C’est ce qui ressort d’échanges « agressifs », constatent plusieurs libéraux influents ; il y a un mois, des émissaires de Mme Anglade ont même à un moment menacé des dirigeants libéraux de poursuivre le PLQ si la course ne se déroulait pas selon l’échéancier prévu à l’origine, pour une décision fin mai.

PHOTO PASCAL RATTHÉ, ARCHIVES LA PRESSE

Dominique Anglade

La permanence du PLQ ne pouvait être qualifiée de « zone froide » en fin de semaine. Des libéraux ont été un peu étonnés de l’insistance du clan de l’ex-ministre de l’Économie, qui en pratique se trouve seule en piste – son adversaire annoncé, Alexandre Cusson, de même que ses supporteurs sont totalement absents des échanges qui ont cours au sein du parti.

Le week-end dernier, les présidents des associations libérales ont tenu comme prévu une réunion pour faire le point sur la course – à la différence qu’elle a eu lieu de façon virtuelle.
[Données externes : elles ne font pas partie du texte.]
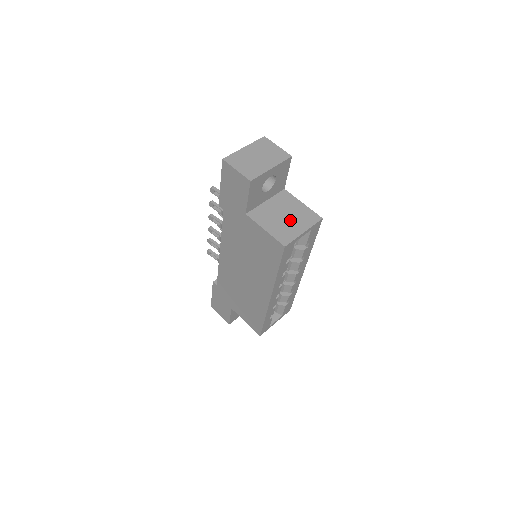
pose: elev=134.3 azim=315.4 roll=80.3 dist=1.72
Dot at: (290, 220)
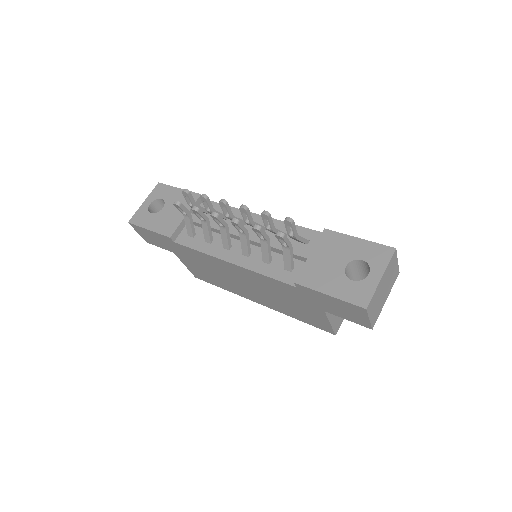
Dot at: occluded
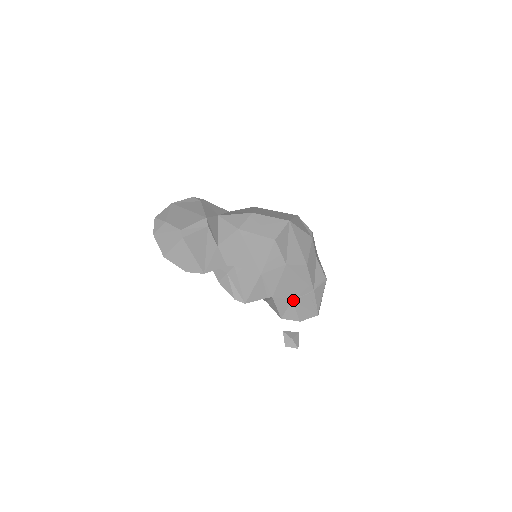
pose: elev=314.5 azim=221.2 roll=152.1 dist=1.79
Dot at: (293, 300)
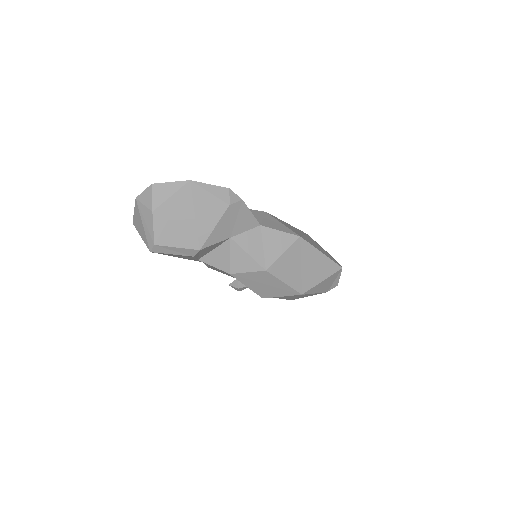
Dot at: occluded
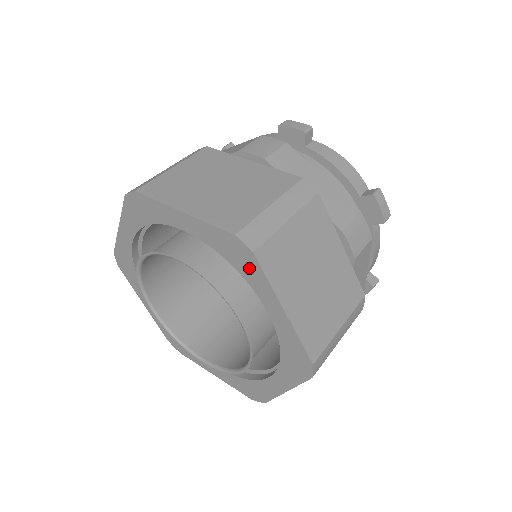
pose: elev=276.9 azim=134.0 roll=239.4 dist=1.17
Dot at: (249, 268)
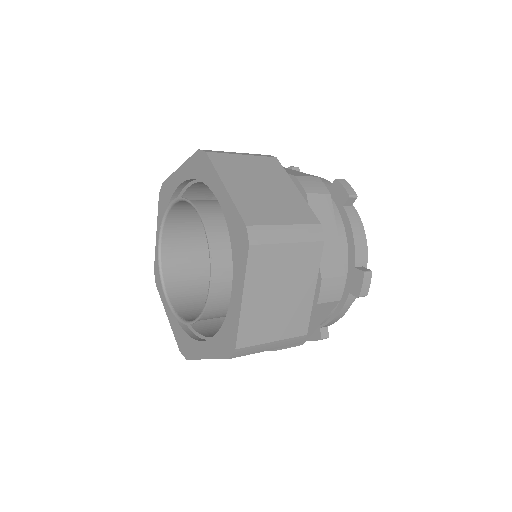
Dot at: (240, 254)
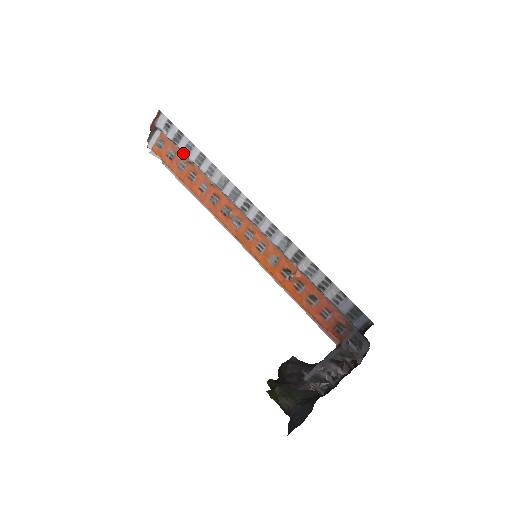
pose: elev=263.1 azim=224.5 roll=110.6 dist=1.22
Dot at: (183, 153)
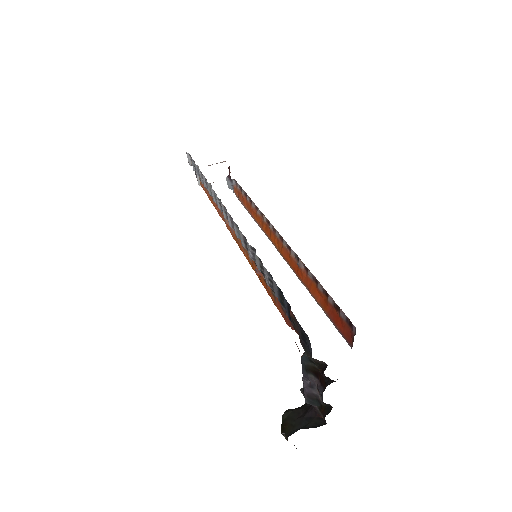
Dot at: occluded
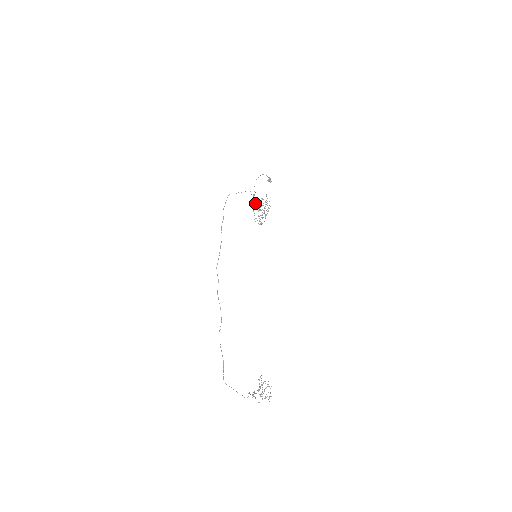
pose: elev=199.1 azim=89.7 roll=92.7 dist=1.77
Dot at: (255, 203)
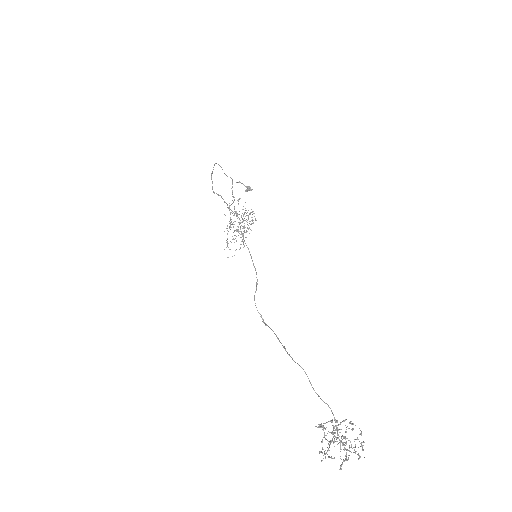
Dot at: (231, 219)
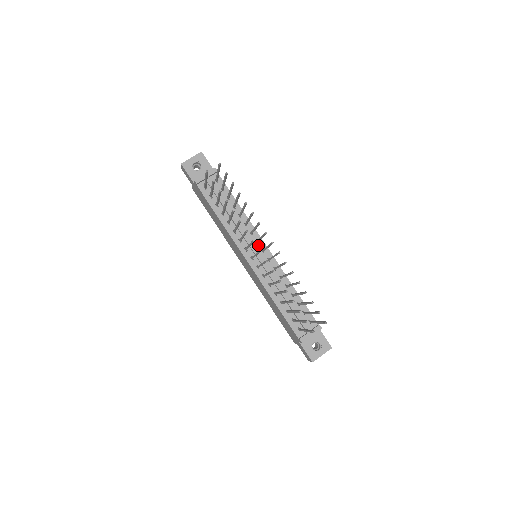
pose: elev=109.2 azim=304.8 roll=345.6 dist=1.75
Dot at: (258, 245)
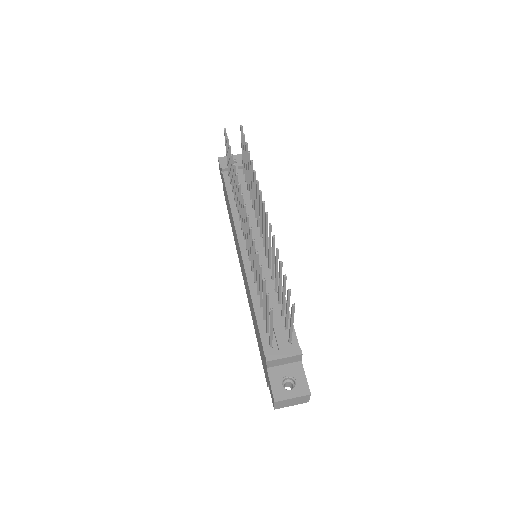
Dot at: (261, 239)
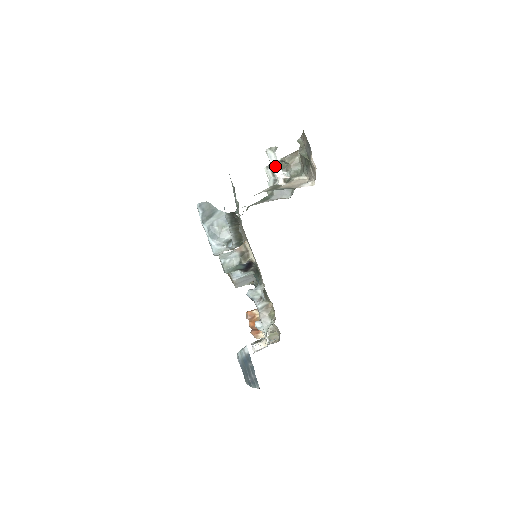
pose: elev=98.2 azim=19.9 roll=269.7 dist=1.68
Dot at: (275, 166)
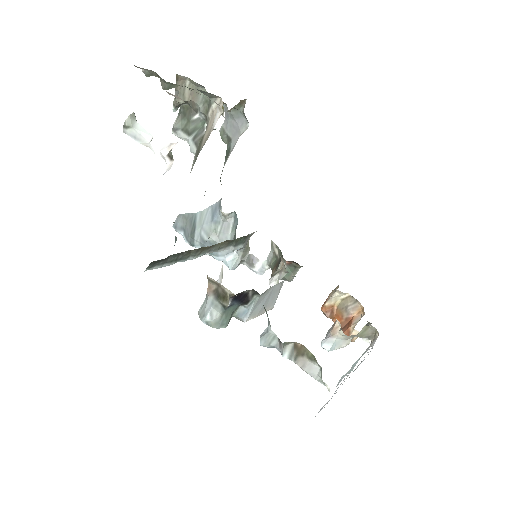
Dot at: (149, 144)
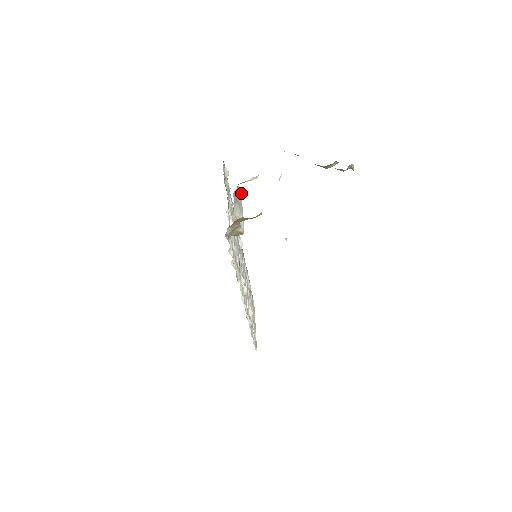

Après le mot de circonstance du chef intérimaire, Pierre Arcand, une série d’intervenants de l’équipe de la candidate sont intervenus vigoureusement pour que le parti renonce à la suspension de la course décrétée dans les premières heures du confinement, le 22 mars.

D’anciens députés – Richard Merlini, de La Prairie, Guy Bourgeois, d’Abitibi-Est, Serge Simard, de Dubuc, Guy Hardy, de Saint-François, et plusieurs autres présidents sont montés au créneau pour tenter d’infléchir la décision du comité qui préside à l’application des règles pour le choix du successeur de Philippe Couillard, dont Françoise Hogue Plante, mère de l’ancien député de Maskinongé Marc H. Plante, un organisateur de Dominique Anglade.
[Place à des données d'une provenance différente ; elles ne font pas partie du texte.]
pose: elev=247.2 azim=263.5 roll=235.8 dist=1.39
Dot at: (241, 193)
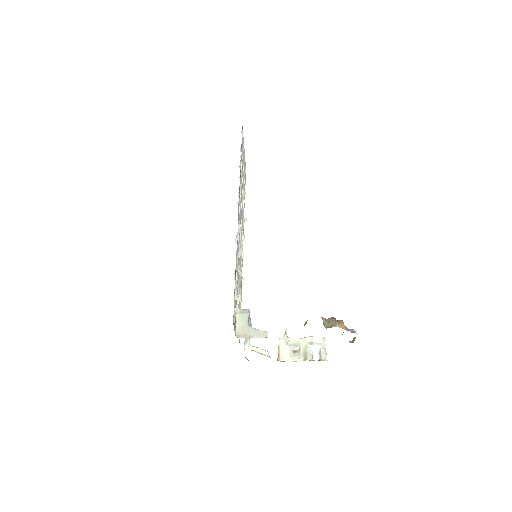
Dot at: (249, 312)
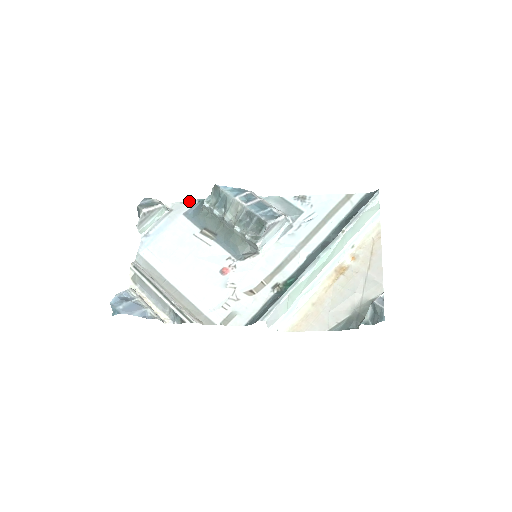
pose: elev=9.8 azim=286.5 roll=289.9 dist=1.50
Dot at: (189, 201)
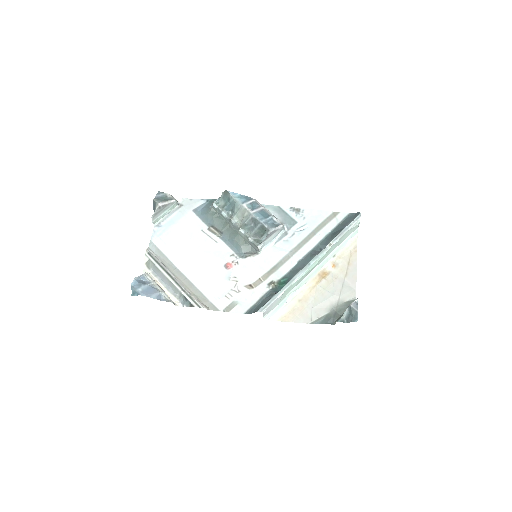
Dot at: (198, 199)
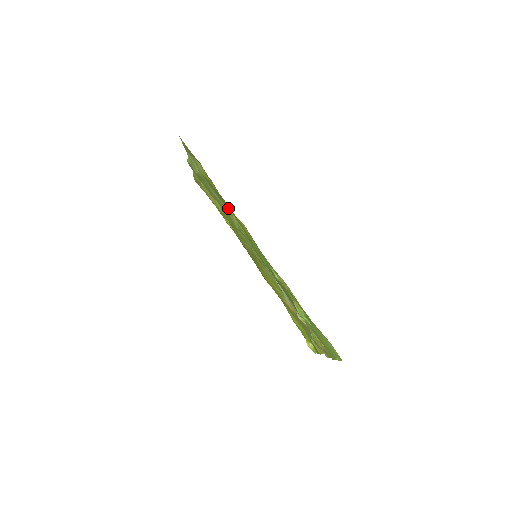
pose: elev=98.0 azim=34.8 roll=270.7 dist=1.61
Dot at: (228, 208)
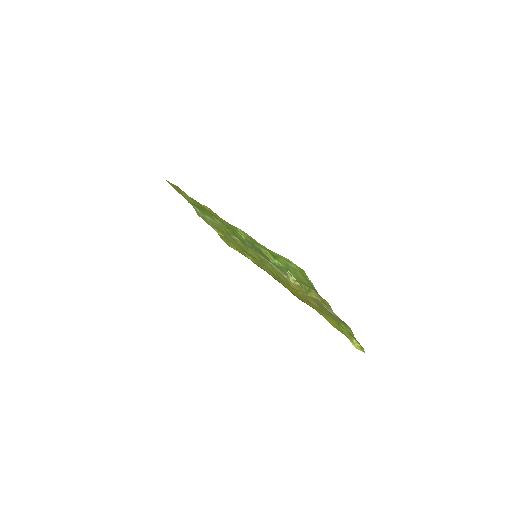
Dot at: (211, 215)
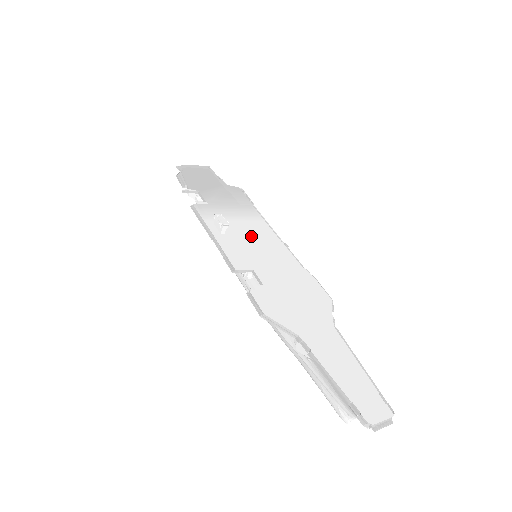
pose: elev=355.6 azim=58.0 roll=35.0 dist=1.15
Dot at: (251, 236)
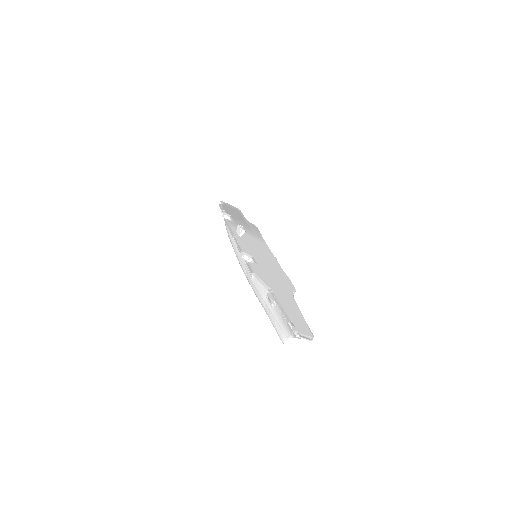
Dot at: (256, 245)
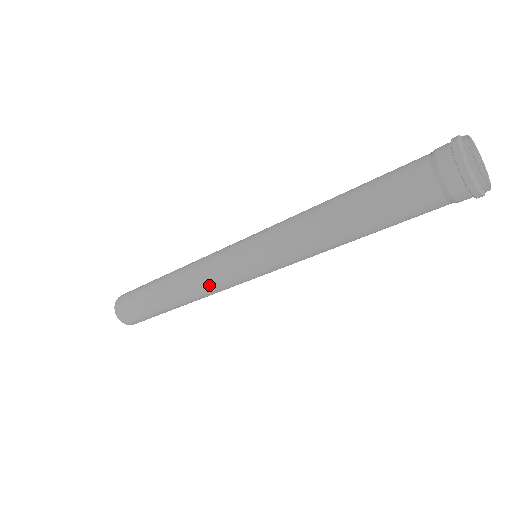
Les interventions étaient si semblables qu’elles avaient à l’évidence été préparées par des stratèges – les partisans n’agissent pas autrement quand il s’agit de prendre le contrôle des interventions sur le parquet d’un congrès. Deuxième constat : le courant d’appuis à l’ancien président de l’Union des municipalités du Québec, Alexandre Cusson, paraît carrément absent – on dit que son équipe travaille avec ardeur sur le terrain, mais on n’en trouvait absolument aucune trace le week-end dernier lors des échanges entre les présidents d’associations de tout le Québec.

PHOTO PATRICE LAROCHE, ARCHIVES LE SOLEIL

Alexandre Cusson

La stratégie du Parti conservateur

Bien sûr, la décision annoncée par le Parti conservateur du Canada apporte de l’eau au moulin du clan Anglade ; la formation a décidé de reprendre sa course à la direction, pour un vote le 21 août. Il y a un mois, le candidat Peter MacKay avait suscité de vives critiques quand il s’était opposé publiquement à la suspension d’une course où, nettement, il se trouve en avance.

Dominique Anglade avait adopté la même stratégie. Le 19 mars, le comité qui veille à l’application des règles avait décidé de suspendre la course, après une présentation téléphonique de l’ex-ministre Gaétan Barrette. Son verdict était déjà clair, le Québec serait plongé pendant plusieurs mois dans une crise sans précédent. Le comité a été unanime. Seul le président de la Commission-Jeunesse, Mark Dewar, s’est prononcé pour le maintien de l’échéancier.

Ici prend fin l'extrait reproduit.